Here, sitting at 7,200 ft. elevation with views of alpine lakes and jagged peaks, a teacher, an editor, a physical therapist, a pediatric nurse, a travel manager, and a marketing manager — all independent young adults but no one answered yes or even anything at all. Slowly we started chipping away at the silence with questions back. We considered how saying “yes” can be challenging because we see our shortcomings in focus. Perhaps liking ourselves could be easier to affirm if we didn’t give primary identity to our weaknesses or allow that to give distance to what is good.
On the following Sunday I stepped into the ambo to read the second lesson, a reading from 2 Peter 1:13-21. Peter’s words recall the transfiguration when the voice from the cloud says, “This is my Son, my Beloved, with whom I am well pleased” — these same words spoken from heaven at Jesus’ baptism. Later in the service we joined three new members of our Saint Mark’s community in affirming our baptismal covenant around the font.
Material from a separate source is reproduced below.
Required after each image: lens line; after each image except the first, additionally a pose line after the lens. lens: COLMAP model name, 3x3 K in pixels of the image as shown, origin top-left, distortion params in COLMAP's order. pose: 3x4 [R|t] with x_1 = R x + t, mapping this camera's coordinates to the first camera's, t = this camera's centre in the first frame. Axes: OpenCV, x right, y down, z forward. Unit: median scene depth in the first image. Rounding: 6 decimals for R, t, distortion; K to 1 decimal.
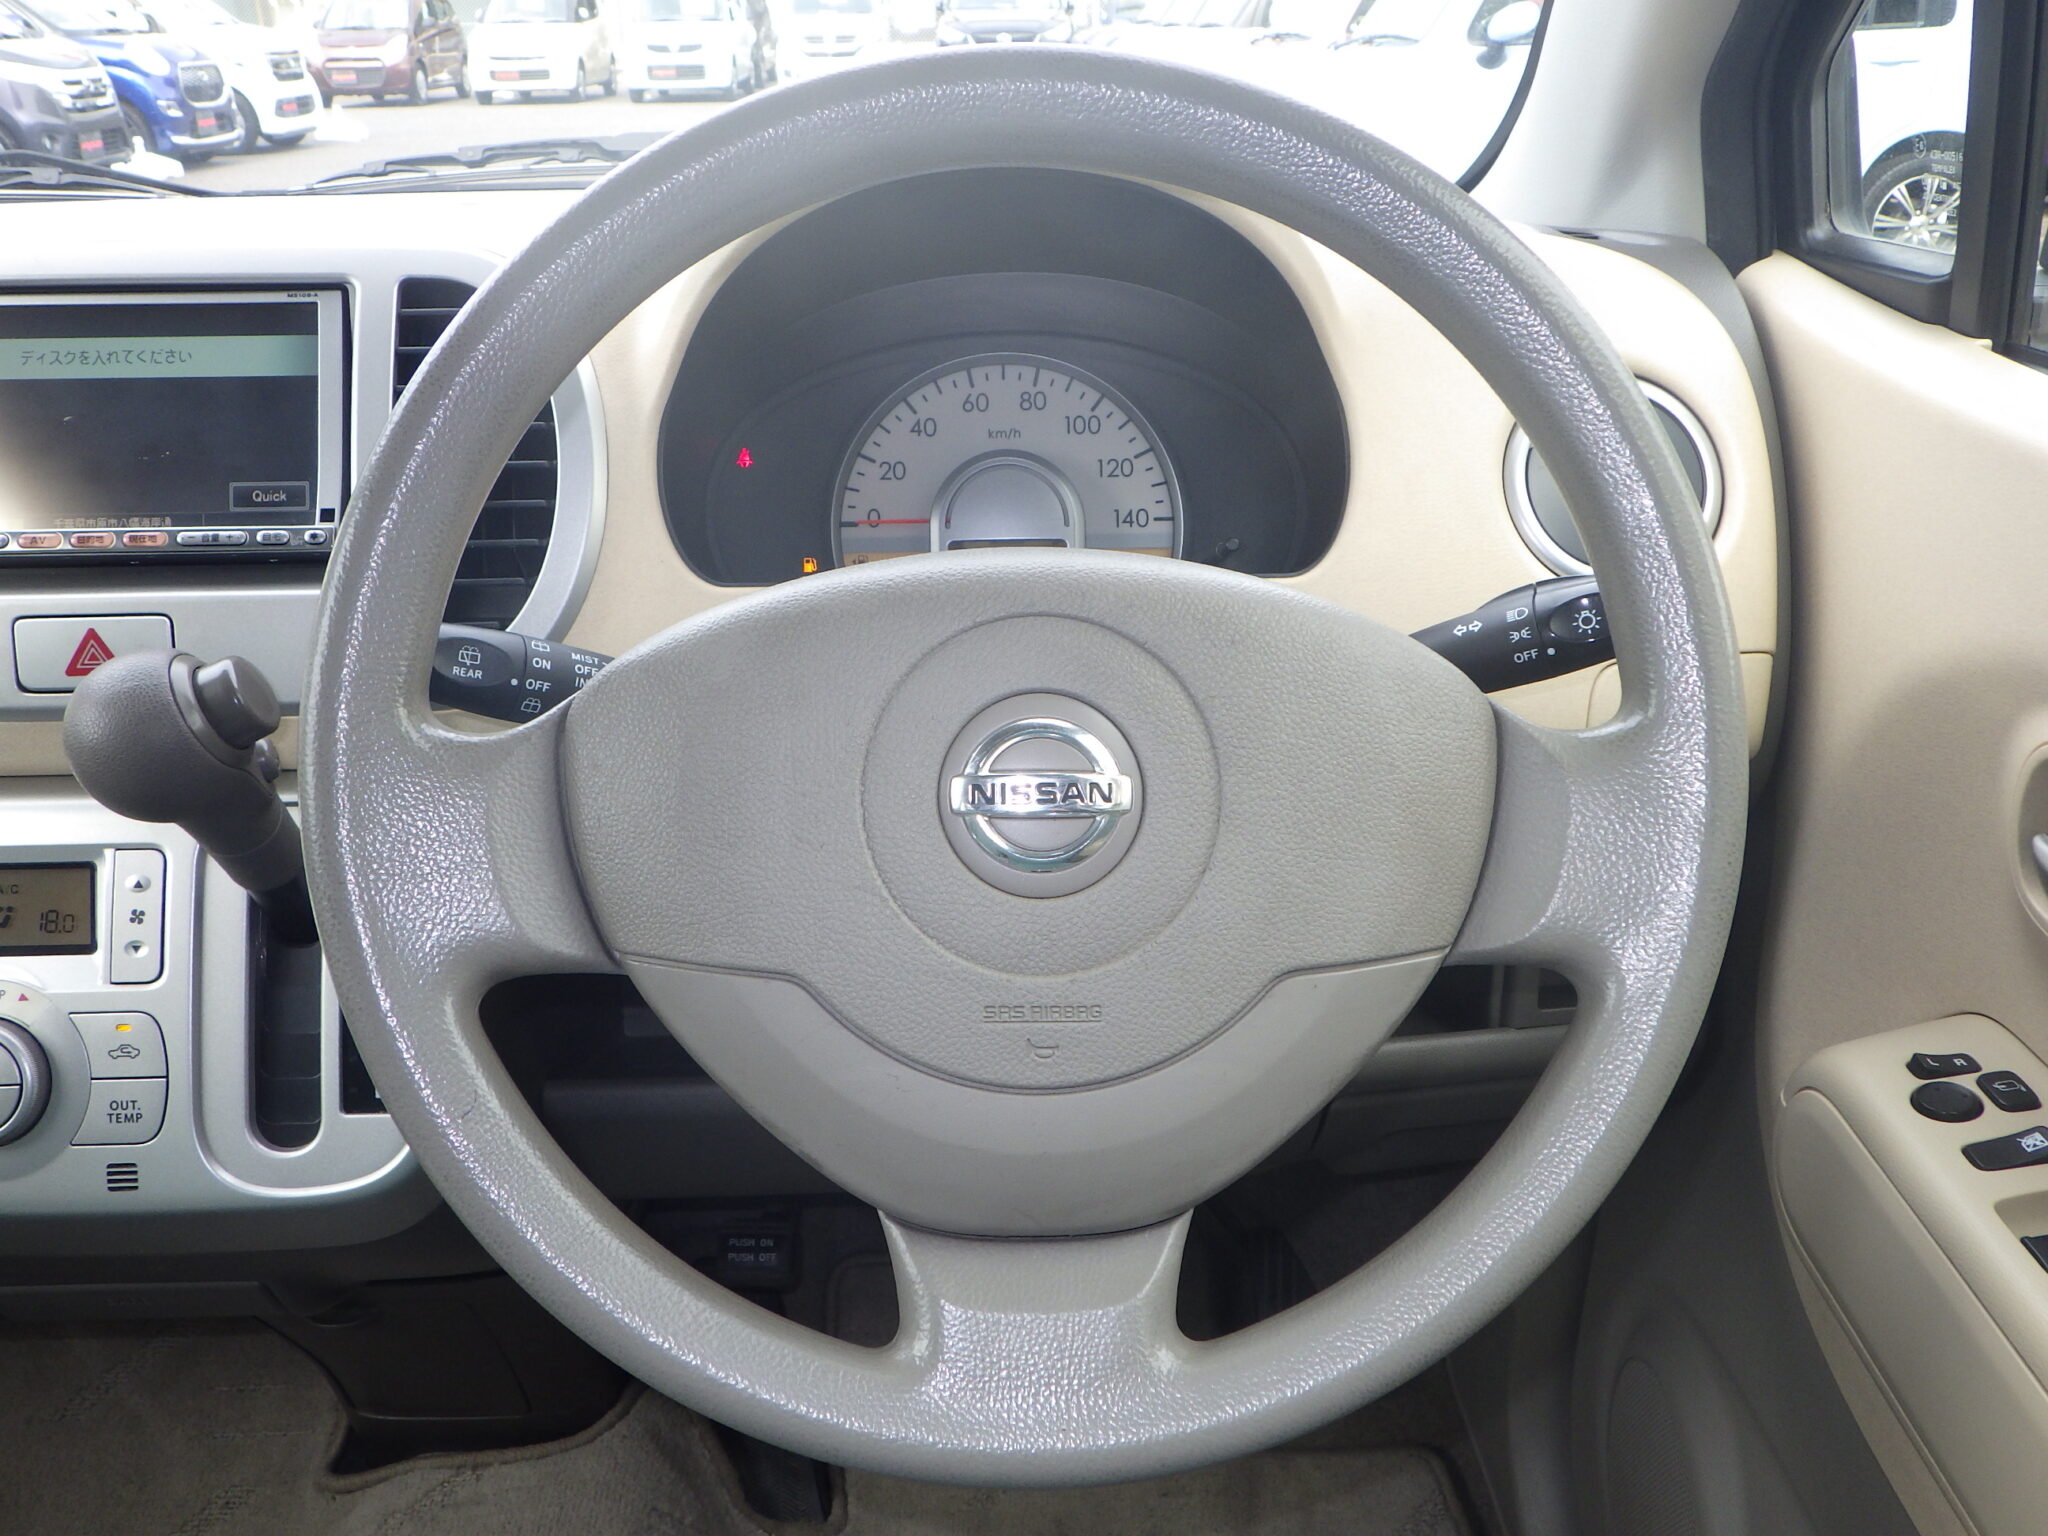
lens RADIAL K [[1672.9, 0, 1024.2], [0, 1672.9, 769.7], [0, 0, 1]] dist [-0.000788, 0.001758]
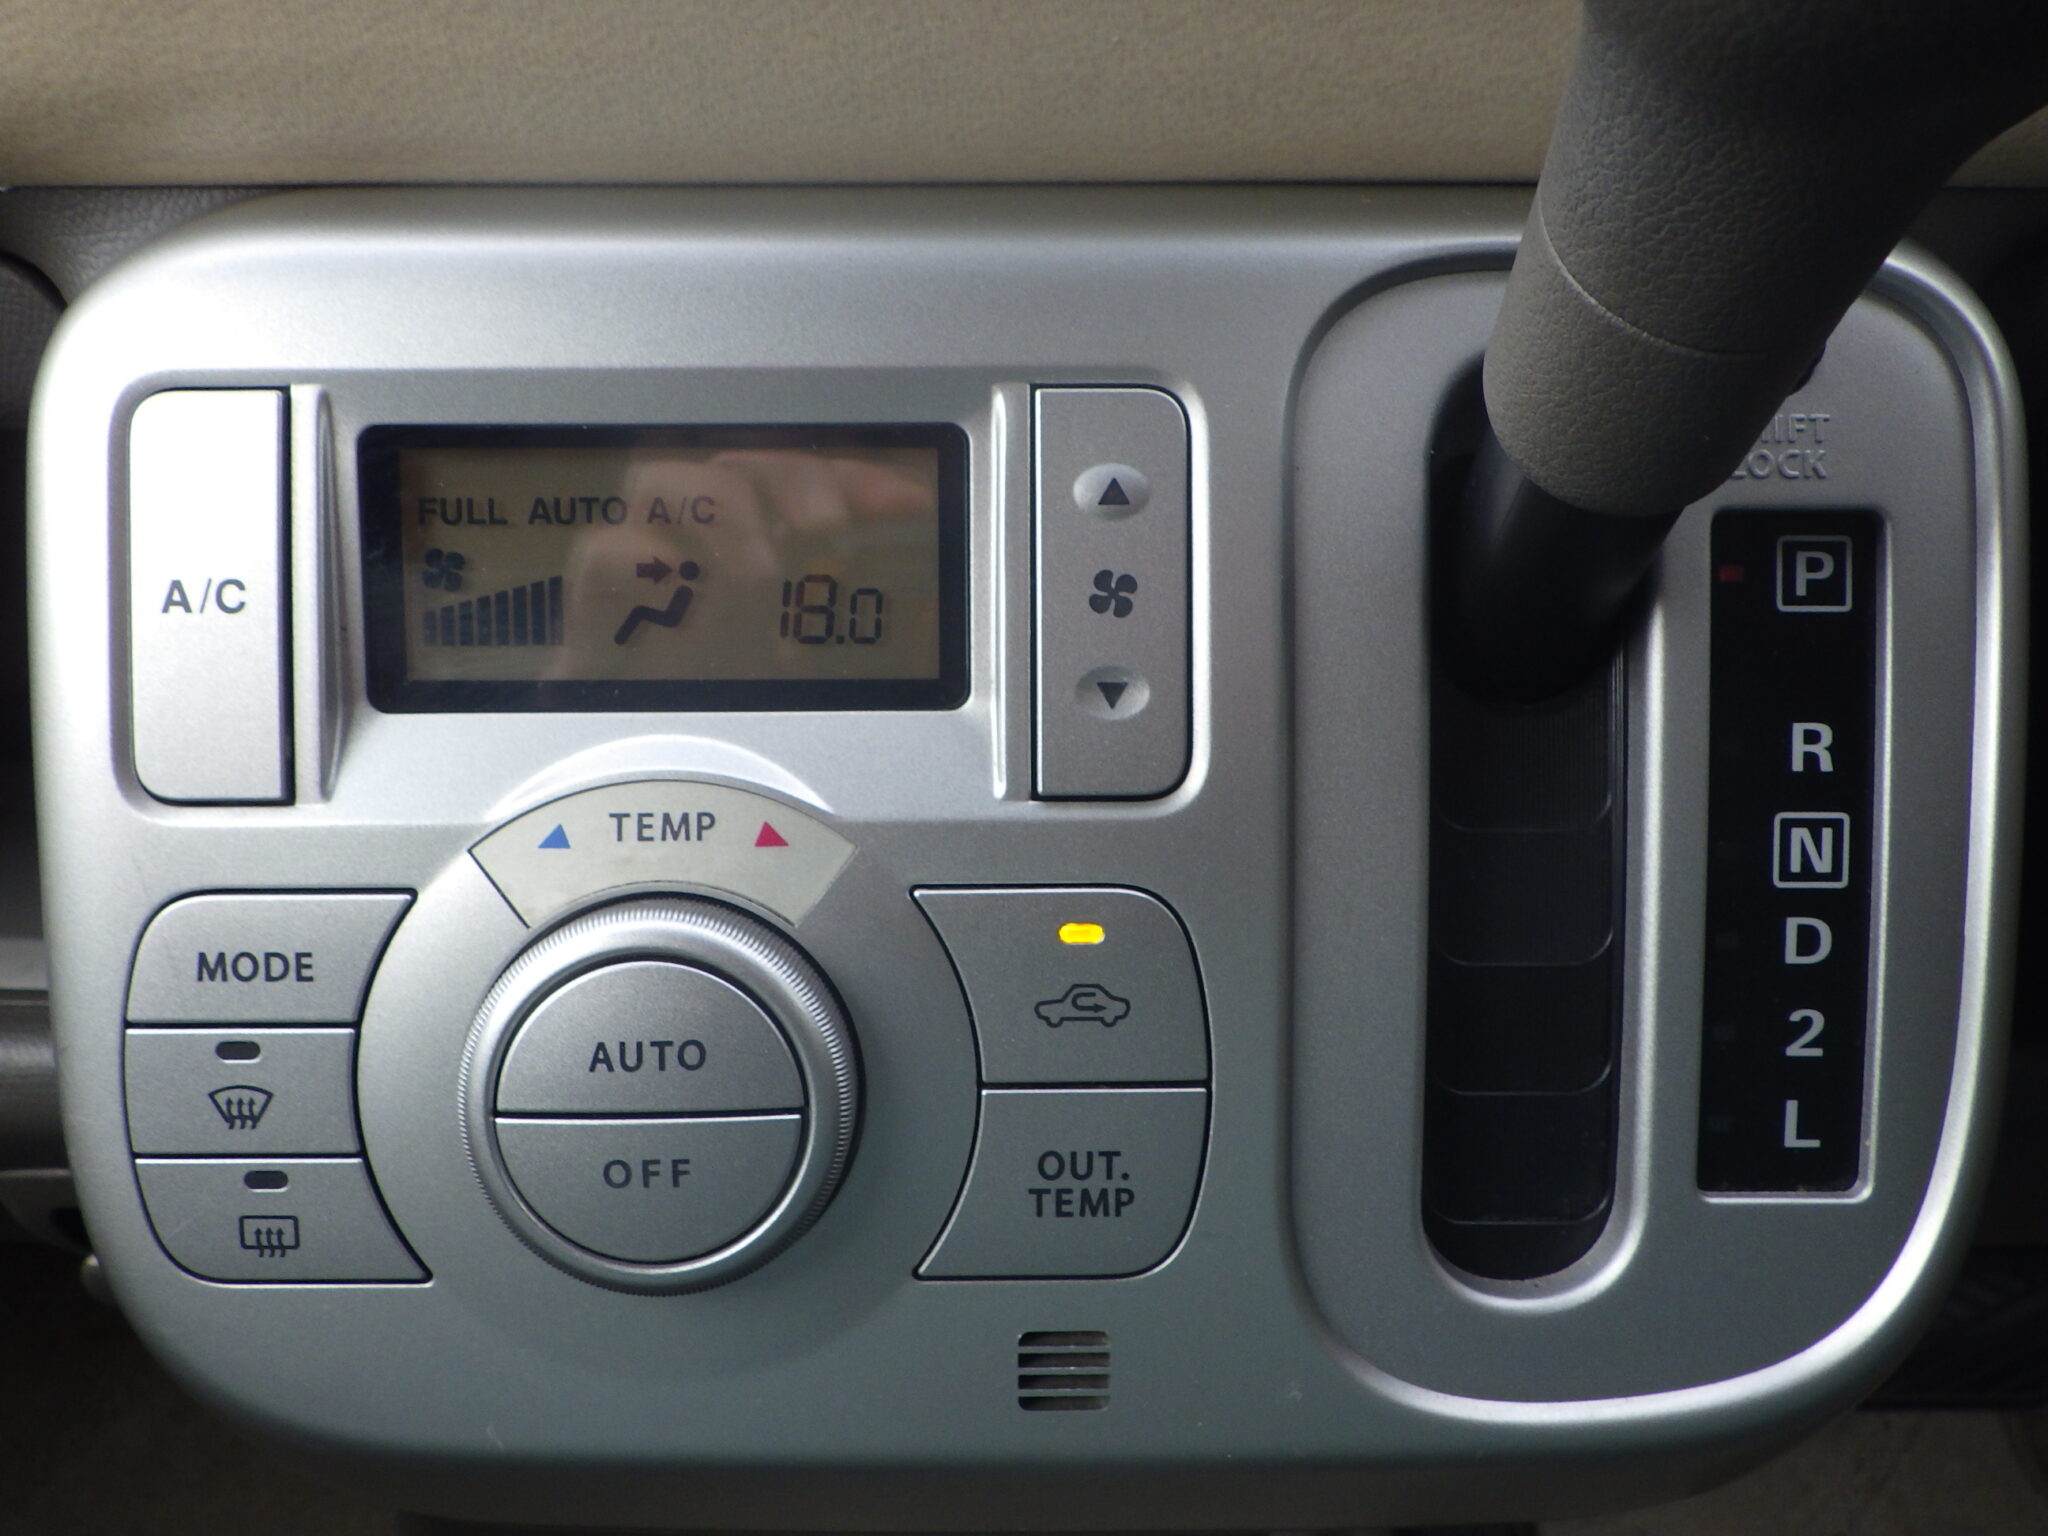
lens RADIAL K [[1672.9, 0, 1023.9], [0, 1672.9, 767.0], [0, 0, 1]] dist [-0.000788, 0.001758]
pose [[0.999863, 0.015287, 0.006278, -0.550538], [-0.015810, 0.995439, 0.094084, 0.091391], [-0.004811, -0.094170, 0.995544, 0.676685]]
“You don’t have to run anymore.”
I feel my feet grounding and my heart rate slowing. I think of six young adults sitting on rock slabs on a mountaintop finding respite from mosquitoes and encouragement on the trek. I feel the water sprinkled into the pews as the priests asked each of us to remember our own baptism too.
I, we, are marked as Christ’s own, belonging and beloved completely as we are. We need each other to remind ourselves on the days and in the times it can be challenging and the conditions not ideal. Even when frazzled or riddled with mosquito bites, I can claim God’s belovedness and rest in the knowledge of this love and presence that will never be outrun. I have made the passage.